Alexandre Parodi
       

       
         
         

S. Studer

      Mon Général,

Qu'il soit permis à un jeune historien français du début du XXIe siècle, de vous présenter son travail sur l'un de vos représentants pendant la guerre, Alexandre Parodi, un grand Français que vous connaissez bien et qui vous a toujours été fidèle, même si quelques différents ont pu apparaître entre vous durant les années 1960.

Je ne sais si, depuis Colombey où vous nous écrivez, vous avez accès à Internet, ce «machin révolutionnaire» qui me permet de vous joindre; mais, si ce n'est pas le cas, peut-être M. Dumontais voudra-t-il bien vous faire la commission. J'ai écrit une thèse sur l'oeuvre d'Alexandre Parodi à votre côté, et je serais très honoré si, en personne, vous vouliez bien y consacrer un peu de votre attention. Pour ce faire, je vous convie à jeter un coup d'oeil sur le site web de l'École des Chartes, dont j'ai été l'élève comme, sauf erreur de ma part, l'a été avant moi votre grand-père. Vous le trouverez au www.enc.sorbonne.fr (http://www.enc.sorbonne.fr); dès lors qu'elle s'affiche, cliquez si vous le voulez bien sur la rubrique «les thèses», puis sur «positions de thèse», enfin sur le titre de la mienne, dans la promotion 2003. Mes présentes explications vous sembleront peut-être confuses à première lecture, d'autant que je suppose que vous n'êtes guère familiarisé avec les usages du web, mais je vous assure qu'en les suivant à la lettre, vous accéderez à mon petit texte, un résumé de mon travail, avec beaucoup de facilité.
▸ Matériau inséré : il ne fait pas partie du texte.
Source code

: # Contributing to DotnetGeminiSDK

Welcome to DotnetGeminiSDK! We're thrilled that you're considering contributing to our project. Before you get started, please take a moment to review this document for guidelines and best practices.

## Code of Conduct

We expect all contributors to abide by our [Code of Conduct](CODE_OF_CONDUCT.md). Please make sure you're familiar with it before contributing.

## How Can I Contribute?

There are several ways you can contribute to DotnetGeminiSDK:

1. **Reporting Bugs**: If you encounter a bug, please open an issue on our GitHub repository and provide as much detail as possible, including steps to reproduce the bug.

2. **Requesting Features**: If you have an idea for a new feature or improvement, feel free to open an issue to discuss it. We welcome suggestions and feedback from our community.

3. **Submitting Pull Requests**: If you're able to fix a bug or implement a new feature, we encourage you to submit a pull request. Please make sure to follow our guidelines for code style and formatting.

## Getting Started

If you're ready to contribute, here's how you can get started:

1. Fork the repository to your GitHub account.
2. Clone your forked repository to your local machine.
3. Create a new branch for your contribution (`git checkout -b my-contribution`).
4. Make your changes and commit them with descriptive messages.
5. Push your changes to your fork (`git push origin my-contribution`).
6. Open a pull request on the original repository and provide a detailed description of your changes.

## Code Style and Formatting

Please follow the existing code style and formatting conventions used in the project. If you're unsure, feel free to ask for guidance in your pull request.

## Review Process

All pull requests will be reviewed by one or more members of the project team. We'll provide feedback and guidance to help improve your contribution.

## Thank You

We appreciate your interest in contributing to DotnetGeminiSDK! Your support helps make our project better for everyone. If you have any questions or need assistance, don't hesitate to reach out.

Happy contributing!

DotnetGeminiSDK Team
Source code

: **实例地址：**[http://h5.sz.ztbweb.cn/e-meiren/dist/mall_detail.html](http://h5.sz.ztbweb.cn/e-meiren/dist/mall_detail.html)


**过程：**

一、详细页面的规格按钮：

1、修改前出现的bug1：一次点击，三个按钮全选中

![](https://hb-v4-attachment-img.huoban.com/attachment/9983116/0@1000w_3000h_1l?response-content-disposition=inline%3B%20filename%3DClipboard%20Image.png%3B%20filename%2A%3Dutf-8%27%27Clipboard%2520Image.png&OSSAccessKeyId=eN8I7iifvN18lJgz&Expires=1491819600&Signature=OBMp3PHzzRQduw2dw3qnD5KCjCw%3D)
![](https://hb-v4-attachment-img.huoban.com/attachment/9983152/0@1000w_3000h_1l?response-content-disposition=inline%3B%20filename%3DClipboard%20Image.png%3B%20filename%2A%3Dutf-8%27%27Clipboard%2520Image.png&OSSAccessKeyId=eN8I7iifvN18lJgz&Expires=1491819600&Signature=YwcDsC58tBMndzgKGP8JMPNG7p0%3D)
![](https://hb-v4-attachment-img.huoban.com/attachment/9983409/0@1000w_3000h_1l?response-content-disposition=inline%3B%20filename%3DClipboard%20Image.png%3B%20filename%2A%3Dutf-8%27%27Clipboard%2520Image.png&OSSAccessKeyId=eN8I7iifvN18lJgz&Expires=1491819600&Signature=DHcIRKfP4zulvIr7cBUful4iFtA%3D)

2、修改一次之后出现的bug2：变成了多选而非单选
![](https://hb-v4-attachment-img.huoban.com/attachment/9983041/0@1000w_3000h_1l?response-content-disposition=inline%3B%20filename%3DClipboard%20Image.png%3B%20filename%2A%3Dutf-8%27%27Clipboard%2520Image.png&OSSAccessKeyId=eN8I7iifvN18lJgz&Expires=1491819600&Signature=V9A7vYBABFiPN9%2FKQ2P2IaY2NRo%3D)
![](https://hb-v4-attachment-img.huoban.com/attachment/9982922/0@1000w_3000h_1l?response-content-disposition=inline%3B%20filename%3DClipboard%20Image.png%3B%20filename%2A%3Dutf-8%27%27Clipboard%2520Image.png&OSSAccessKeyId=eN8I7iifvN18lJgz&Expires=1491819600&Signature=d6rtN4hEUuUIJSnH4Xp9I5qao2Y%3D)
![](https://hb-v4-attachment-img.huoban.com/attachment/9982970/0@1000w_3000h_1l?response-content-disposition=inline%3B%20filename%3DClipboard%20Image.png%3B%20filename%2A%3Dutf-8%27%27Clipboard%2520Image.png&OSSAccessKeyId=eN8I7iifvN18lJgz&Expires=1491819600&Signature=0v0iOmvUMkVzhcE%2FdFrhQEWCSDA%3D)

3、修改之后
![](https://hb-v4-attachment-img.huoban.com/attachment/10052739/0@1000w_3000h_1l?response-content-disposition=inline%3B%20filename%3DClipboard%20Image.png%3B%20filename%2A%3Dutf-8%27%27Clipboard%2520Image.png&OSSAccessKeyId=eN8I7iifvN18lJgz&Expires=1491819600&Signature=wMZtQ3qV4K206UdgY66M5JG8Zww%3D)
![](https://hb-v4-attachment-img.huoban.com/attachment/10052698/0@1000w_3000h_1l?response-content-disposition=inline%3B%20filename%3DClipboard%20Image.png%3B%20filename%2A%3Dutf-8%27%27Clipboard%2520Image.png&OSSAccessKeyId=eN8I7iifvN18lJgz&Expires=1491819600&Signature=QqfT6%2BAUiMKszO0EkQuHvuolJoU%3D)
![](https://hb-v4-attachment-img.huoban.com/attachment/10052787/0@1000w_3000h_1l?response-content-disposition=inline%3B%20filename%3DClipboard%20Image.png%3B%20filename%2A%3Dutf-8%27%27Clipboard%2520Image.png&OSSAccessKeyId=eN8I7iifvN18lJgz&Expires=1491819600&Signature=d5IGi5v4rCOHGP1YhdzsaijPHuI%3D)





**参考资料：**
Ce n'est point par orgueil que je vous invite, mais pour vous rendre une manière d'hommage, et parce que je serais curieux et très heureux d'avoir quelques mots de commentaire de votre part -quand bien même j'ai bien conscience que je ne vous apprendrai rien!

Puisque la technologie qui est celle de mon époque me permet de vous écrire, permettez-moi de vous dire combien j'admire l'oeuvre qui est la vôtre, toutes époques confondues d'une longue vie au service de notre pays, et combien je regrette souvent, aujourd'hui, que vous ne soyez plus là pour le servir encore en des temps incertains. Ne doutez pas, cependant, qu'il y ait à mon époque beaucoup de jeunes gens comme moi pour révérer votre mémoire, et qu'il y en aura encore bien après mon temps. N'y voyez point flatterie de ma part, mais seulement l'effet de l'émotion qui m'étreint à l'idée de m'adresser à vous et me fait parler en toute sincérité.

Je vous prie d'agréer, Mon Général, l'expression de mon immense admiration et de mon profond dévouement.

S. STUDER

 

       

 

       

Charles de Gaulle

      Jeune homme,

Je vous remercie pour votre message. Je me procurerai votre thèse et m'y intéresserai. Comment, d'ailleurs, ne m'intéresserais-je pas, puisqu'on m'y invite, au travail d'un historien de l'avenir sur un contemporain? Car vous ne pouvez certes pas méconnaître pas l'intérêt sacré que je porte à l'histoire.

Vous évoquiez l'émotion qui vous étreint de pouvoir vous adresser à moi. Imaginez-vous simplement la mienne, de pouvoir connaître sur Parodi la vision historique d'un jeune et brillant homme, venu de l'avenir. C'est en pensant à vous et à ceux qui partagent votre vocation que j'ai dit et écrit, maintes fois, que ce que j'ai fait serait source d'ardeur nouvelle après que j'aurai disparu.

Je vous reviendrai avec mes commentaires, mais il vous faudra être patient. Je suis un vieil homme désormais, et tout va plus lentement.